Обманывать его, Максима Ржевского, с каким-то проходимцем Стречко. О… о… И со стоном истекающего кровью раненого льва выбежал из комнаты.

Следующий шаг моего мужа был тоже… как по писанному. Конечно, он внезапно, потихоньку от меня, уехал в Москву…

И я страдала. Я чувствовала себя несчастной, покинутой женой и искренно думала, что этого не переживу. Ах, в жизни все спутано, все, все.

История же была вот какая.

Когда мы поженились с Максимом Ржевским, я была курсистка, он студент-путеец. Его родители, богатые помещики О. губернии, нашли его поступок нетерпимым и отказались от него. По их мнению, я была неподходящей партией для их сына: кроме хорошенького личика и весёлого нрава, у меня, действительно, ничего не было. Макс же находил очаровательными то, и другое. Мы жили на пятьдесят рублей, которые я получала от моей матушки, ютились в одной комнате, обедали в студенческой столовой, а изредка, когда мне удавалось подработать какие-нибудь гроши на «Ремингтоне» (я владела этим изнурительным искусством), мы покупали немного фруктов и это у нас называлось — «кутеж». В общем, однако, в ожидании лучшего, нам жилось сносно.

Но Макс привык к другим условиям жизни и был слишком изнежен, чтобы долго переносить такие лишения.

Он стал грустить и хиреть и, глядя на него, я должна была думать, что не принесла ему счастья.

Он почти перестал заниматься и, очевидно, ждал, когда родители переменят гнев на милость. Но они оказались устойчивы и слишком долго крепились. Приходилось крепиться и нам. Товарищи Макса сочувствовали нам и старались облегчить нашу участь.

Один из них как-то раз забежал к нам и сказал мне.

— Вы, Марья Александровна, можете ваше ремингтонное искусство применить с большей пользой. Вот у этого господина всегда бывает работа и он недурно платит. Сходите к нему в любой день от четырех до пяти. И он положил на стол карточку, на которой был обозначен адрес какого-то Николая Петровича Стречко. Я с восторгом ухватилась за предложение, но Макс презрительно пожал плечами и лицо его выразило почти негодование.

— Как? Моя жена будет работать у какого-то господина…

Но товарищ без всякого сожаления срезал его.

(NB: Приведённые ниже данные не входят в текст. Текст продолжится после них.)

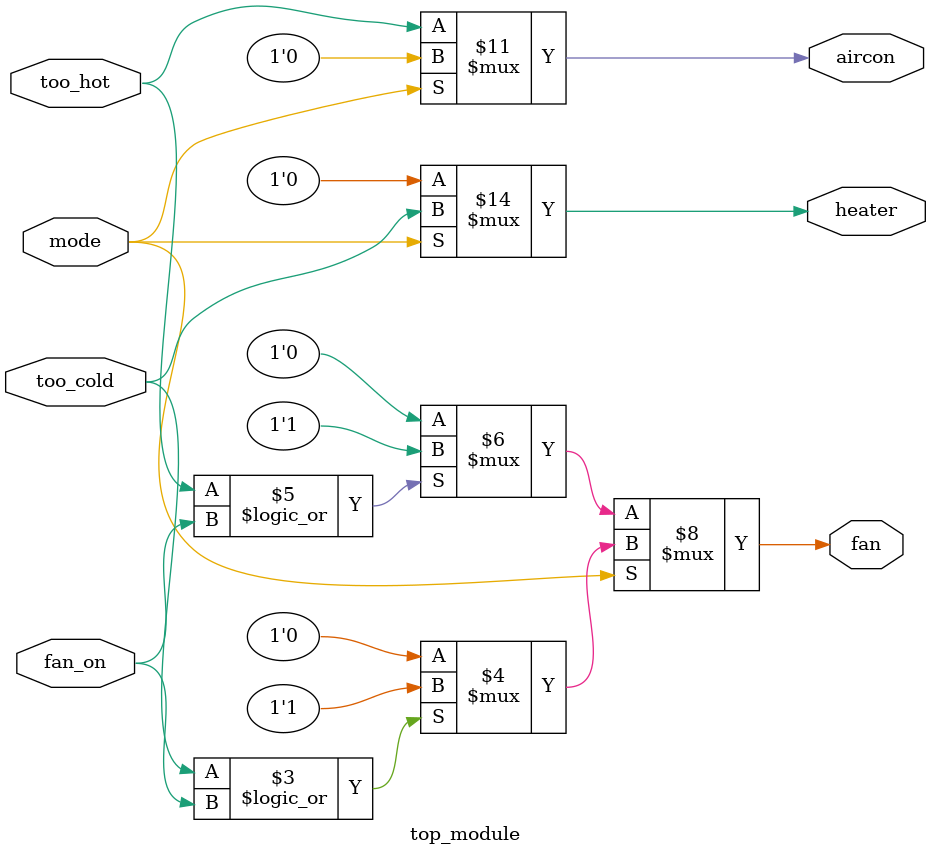
<source format=sv>
module top_module(
    input mode,
    input too_cold, 
    input too_hot,
    input fan_on,
    output reg heater,
    output reg aircon,
    output reg fan
);

always @(*) begin
    if (mode == 1'b1) begin // Heating mode
        heater = too_cold;
        aircon = 1'b0;
        fan = (heater || fan_on) ? 1'b1 : 1'b0;
    end else begin // Cooling mode
        heater = 1'b0;
        aircon = too_hot;
        fan = (aircon || fan_on) ? 1'b1 : 1'b0;
    end
end

endmodule

</source>
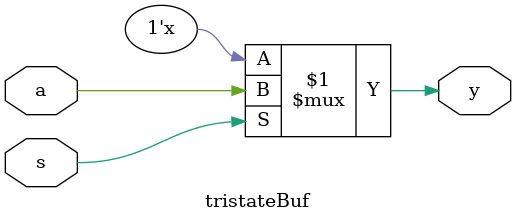
<source format=sv>
module tristateBuf(input logic a, s, output logic y);
  assign y = s? a: 1'bz;
endmodule
</source>
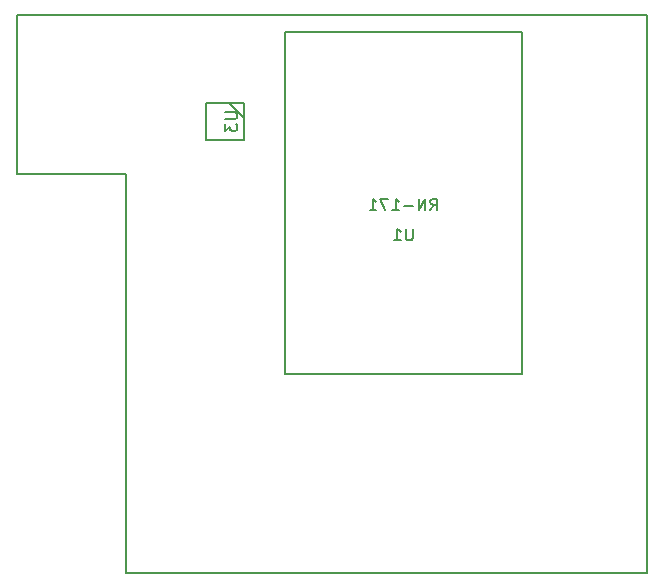
<source format=gbo>
G04 (created by PCBNEW (2012-nov-02)-testing) date Wed 19 Jun 2013 11:23:59 AM CDT*
%MOIN*%
G04 Gerber Fmt 3.4, Leading zero omitted, Abs format*
%FSLAX34Y34*%
G01*
G70*
G90*
G04 APERTURE LIST*
%ADD10C,0.006*%
%ADD11C,0.00590551*%
%ADD12C,0.008*%
G04 APERTURE END LIST*
G54D10*
G54D11*
X95850Y-48350D02*
X95850Y-66950D01*
X74850Y-48350D02*
X74850Y-53650D01*
X95850Y-48350D02*
X74850Y-48350D01*
X78500Y-66950D02*
X95850Y-66950D01*
X78500Y-53650D02*
X78500Y-66950D01*
X74850Y-53650D02*
X78500Y-53650D01*
G54D12*
X82415Y-51765D02*
X81940Y-51265D01*
X82415Y-51265D02*
X82415Y-52515D01*
X82415Y-52515D02*
X81165Y-52515D01*
X81165Y-52515D02*
X81165Y-51265D01*
X81165Y-51265D02*
X82415Y-51265D01*
G54D11*
X91700Y-48900D02*
X91700Y-60300D01*
X91700Y-60300D02*
X83800Y-60300D01*
X83800Y-60300D02*
X83800Y-48900D01*
X83800Y-48900D02*
X91700Y-48900D01*
G54D10*
X81805Y-51589D02*
X82124Y-51589D01*
X82161Y-51608D01*
X82180Y-51627D01*
X82199Y-51664D01*
X82199Y-51739D01*
X82180Y-51777D01*
X82161Y-51796D01*
X82124Y-51814D01*
X81805Y-51814D01*
X81805Y-51965D02*
X81805Y-52208D01*
X81955Y-52077D01*
X81955Y-52133D01*
X81974Y-52171D01*
X81993Y-52190D01*
X82030Y-52208D01*
X82124Y-52208D01*
X82161Y-52190D01*
X82180Y-52171D01*
X82199Y-52133D01*
X82199Y-52021D01*
X82180Y-51983D01*
X82161Y-51965D01*
G54D11*
X88049Y-55465D02*
X88049Y-55784D01*
X88031Y-55821D01*
X88012Y-55840D01*
X87974Y-55859D01*
X87899Y-55859D01*
X87862Y-55840D01*
X87843Y-55821D01*
X87824Y-55784D01*
X87824Y-55465D01*
X87431Y-55859D02*
X87656Y-55859D01*
X87543Y-55859D02*
X87543Y-55465D01*
X87581Y-55521D01*
X87618Y-55559D01*
X87656Y-55578D01*
X88640Y-54859D02*
X88771Y-54671D01*
X88865Y-54859D02*
X88865Y-54465D01*
X88715Y-54465D01*
X88678Y-54484D01*
X88659Y-54503D01*
X88640Y-54540D01*
X88640Y-54596D01*
X88659Y-54634D01*
X88678Y-54653D01*
X88715Y-54671D01*
X88865Y-54671D01*
X88471Y-54859D02*
X88471Y-54465D01*
X88246Y-54859D01*
X88246Y-54465D01*
X88059Y-54709D02*
X87759Y-54709D01*
X87365Y-54859D02*
X87590Y-54859D01*
X87478Y-54859D02*
X87478Y-54465D01*
X87515Y-54521D01*
X87553Y-54559D01*
X87590Y-54578D01*
X87234Y-54465D02*
X86971Y-54465D01*
X87140Y-54859D01*
X86615Y-54859D02*
X86840Y-54859D01*
X86728Y-54859D02*
X86728Y-54465D01*
X86765Y-54521D01*
X86803Y-54559D01*
X86840Y-54578D01*
M02*

</source>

— Э, брат… Эти аристократические тенденции будут тебе к лицу, когда ты получишь от родителей три тысячи десятин чернозему… А теперь пользуйся благородным искусством Марьи Александровны и молчи.

Когда он ушел, Макс взял карточку и пробежал ее глазами.

— Вот еще чего недоставало! Господин Стречко, известный аферист. Ты не пойдешь туда, Marie, — с энергией заявил Макс. — Мне не хотелось бы, чтобы ты даже была знакома с такими людьми.

Но энергия его протеста скоро смягчилась. На следующий день при упоминании о работе он только молчал, а еще через день пожал плечами и сказал:

— Как хочешь, это твое дело…

И после этого я отправилась к Стречко. Мне посчастливилось. Господин Стречко был дома и тотчас же принял меня. Это был человек среднего роста, брюнет, на вид лет сорока пяти. Волосы, слегка седеющие на висках, хорошо сохранились, в холодных стальных глазах уже чувствовалась легкая усталость.

Все на нем, начиная с воротничка и кончая концом ботинка, было безукоризненно… Но в этом не было видно того внутреннего изящества, которое так пленяет нас, женщин. В этой изысканности чувствовалась нарочитость. Мне он не понравился.

Когда я вошла, он окинул меня внимательным, быстрым, едва уловимым взглядом.

— Перепишите вот эту бумагу, — лаконически предложил он, после того, как я несколько смущаясь, объяснила причину моего посещения.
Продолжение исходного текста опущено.